---- SOURCE EXCERPT

At the weekend, I text him saying:

 

How come not tonight? Please could you let me know when then? I really don't get you Stu. I know you're still in love with me. And I know you still want to be together. And that's why you have refused to see me for weeks. Because I know your feelings come rushing back when you see me. You don't have to be scared of the future. You don't have to go through two year relationships and end them through fear of being hurt yourself when it gets serious. I truly apologise for pushing marriage and kids, those things can wait. You need to stop hurting yourself and me, and realise that we both want to be together. We do not need to go through this. We know where we went wrong, and we can correct it Stuart. I want to. Please don't ignore this. We love each other x

 

I'd asked to meet to discuss stuff rather than over the phone, he'd said yeh but not tonight and that was my reply. Needless to say, he was mad. Told me not to text again that day. Said he can't listen to me anymore saying this stuff. I need to move on etc.

--------

## EXERCISES TO COMPLETE
1. In the breakup excerpt, what did Stu tell the writer not to do for the rest of that day?
2. Carry the breakup excerpt forward from its final sentence, keeping the same first-person voice.
You can set the saved entries aside, since nothing here depends on them.

---- INFORMATION GIVEN

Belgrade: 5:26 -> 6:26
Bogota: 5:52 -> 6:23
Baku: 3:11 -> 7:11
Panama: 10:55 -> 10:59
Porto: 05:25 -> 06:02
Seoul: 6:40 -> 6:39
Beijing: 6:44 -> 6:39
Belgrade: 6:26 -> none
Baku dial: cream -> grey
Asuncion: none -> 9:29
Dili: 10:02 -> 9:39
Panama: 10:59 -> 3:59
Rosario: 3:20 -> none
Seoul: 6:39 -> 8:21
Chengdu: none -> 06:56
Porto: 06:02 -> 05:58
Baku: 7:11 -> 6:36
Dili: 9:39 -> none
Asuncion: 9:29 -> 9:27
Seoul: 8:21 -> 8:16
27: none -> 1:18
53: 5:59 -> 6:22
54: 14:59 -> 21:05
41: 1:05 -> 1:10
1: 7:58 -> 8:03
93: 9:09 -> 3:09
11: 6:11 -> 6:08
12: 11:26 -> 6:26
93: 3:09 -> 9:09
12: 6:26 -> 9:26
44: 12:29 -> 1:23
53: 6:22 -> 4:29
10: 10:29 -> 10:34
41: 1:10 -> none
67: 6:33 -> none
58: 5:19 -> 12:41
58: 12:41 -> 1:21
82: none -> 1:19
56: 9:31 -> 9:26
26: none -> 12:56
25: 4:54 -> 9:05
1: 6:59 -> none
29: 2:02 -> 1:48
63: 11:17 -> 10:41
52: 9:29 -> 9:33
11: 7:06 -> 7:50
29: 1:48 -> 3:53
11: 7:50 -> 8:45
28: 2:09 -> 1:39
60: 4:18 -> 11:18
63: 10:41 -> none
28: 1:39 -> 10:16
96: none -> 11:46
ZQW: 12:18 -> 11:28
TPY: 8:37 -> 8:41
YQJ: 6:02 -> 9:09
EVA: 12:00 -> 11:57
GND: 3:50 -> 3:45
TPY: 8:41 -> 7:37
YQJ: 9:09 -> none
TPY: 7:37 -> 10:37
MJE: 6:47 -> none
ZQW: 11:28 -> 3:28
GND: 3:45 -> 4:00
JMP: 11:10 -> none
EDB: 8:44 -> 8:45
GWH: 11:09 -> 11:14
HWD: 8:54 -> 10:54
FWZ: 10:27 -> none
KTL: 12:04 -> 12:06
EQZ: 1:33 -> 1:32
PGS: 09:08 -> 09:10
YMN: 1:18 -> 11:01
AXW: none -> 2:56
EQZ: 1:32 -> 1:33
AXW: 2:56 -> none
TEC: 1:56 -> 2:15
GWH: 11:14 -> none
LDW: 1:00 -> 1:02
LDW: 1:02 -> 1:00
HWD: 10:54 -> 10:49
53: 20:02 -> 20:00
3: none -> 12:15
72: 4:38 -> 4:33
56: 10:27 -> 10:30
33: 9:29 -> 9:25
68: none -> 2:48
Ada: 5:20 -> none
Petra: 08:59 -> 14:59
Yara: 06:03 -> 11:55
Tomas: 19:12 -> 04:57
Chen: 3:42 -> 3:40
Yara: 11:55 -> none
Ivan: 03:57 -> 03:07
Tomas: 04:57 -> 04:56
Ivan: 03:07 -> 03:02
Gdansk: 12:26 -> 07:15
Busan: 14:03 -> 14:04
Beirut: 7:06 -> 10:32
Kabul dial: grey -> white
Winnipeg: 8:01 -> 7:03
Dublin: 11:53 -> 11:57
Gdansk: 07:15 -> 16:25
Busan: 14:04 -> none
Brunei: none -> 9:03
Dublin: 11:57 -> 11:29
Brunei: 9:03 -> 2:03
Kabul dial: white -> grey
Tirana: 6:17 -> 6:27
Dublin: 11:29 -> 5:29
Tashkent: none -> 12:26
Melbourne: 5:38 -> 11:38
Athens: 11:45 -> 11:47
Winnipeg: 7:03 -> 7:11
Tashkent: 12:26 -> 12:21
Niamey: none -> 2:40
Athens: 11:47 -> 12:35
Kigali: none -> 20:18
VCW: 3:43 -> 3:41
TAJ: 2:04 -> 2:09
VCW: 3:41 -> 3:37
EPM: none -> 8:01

--------

## PER-TASK OUTPUTS
1. He told the writer not to text him again that day.

2.
I just text this, as I felt an apology was due: Hey Stuie, I left you alone yesterday as you asked. But I owe you an apology so I have to text. I was bang out of order to push my views on you about how if you see me maybe you'll want me. I was so wrong. And I'm so sorry. I wish I could rewind a few weeks to where we were on good terms, and you kept saying time will tell. I wish I'd have been strong and held off texts. I am just keeping my fingers and heart crossed that your holiday will provide you with the space you've needed and deserved throughout this. I have my first proper counselling session tonight. I'm becoming a stronger person and trying to heal, and when you return from holiday, this stronger person will be here waiting for you with so much more to offer, instead of a fragile mess. Xxx

 

We were due to move in together two weeks after he broke up with me. There's never really been a reason, but from what I can gather, or what I've read in to, it's almost like he's scared of commitment. Moving in was too soon for him (we were together 2.5yr but spent 4-5 nights together, so didn't really need to move in to be fair). I spoke about marriage and kids a lot which I know freaked him out. I'm 21, he's 35. Maybe I did it thinking he'd want those things sooner. I just wish that maybe his holiday will give him time to think about all of this. I dunno.

 

Any opinions appreciated, but please don't be harsh, I'm fragile.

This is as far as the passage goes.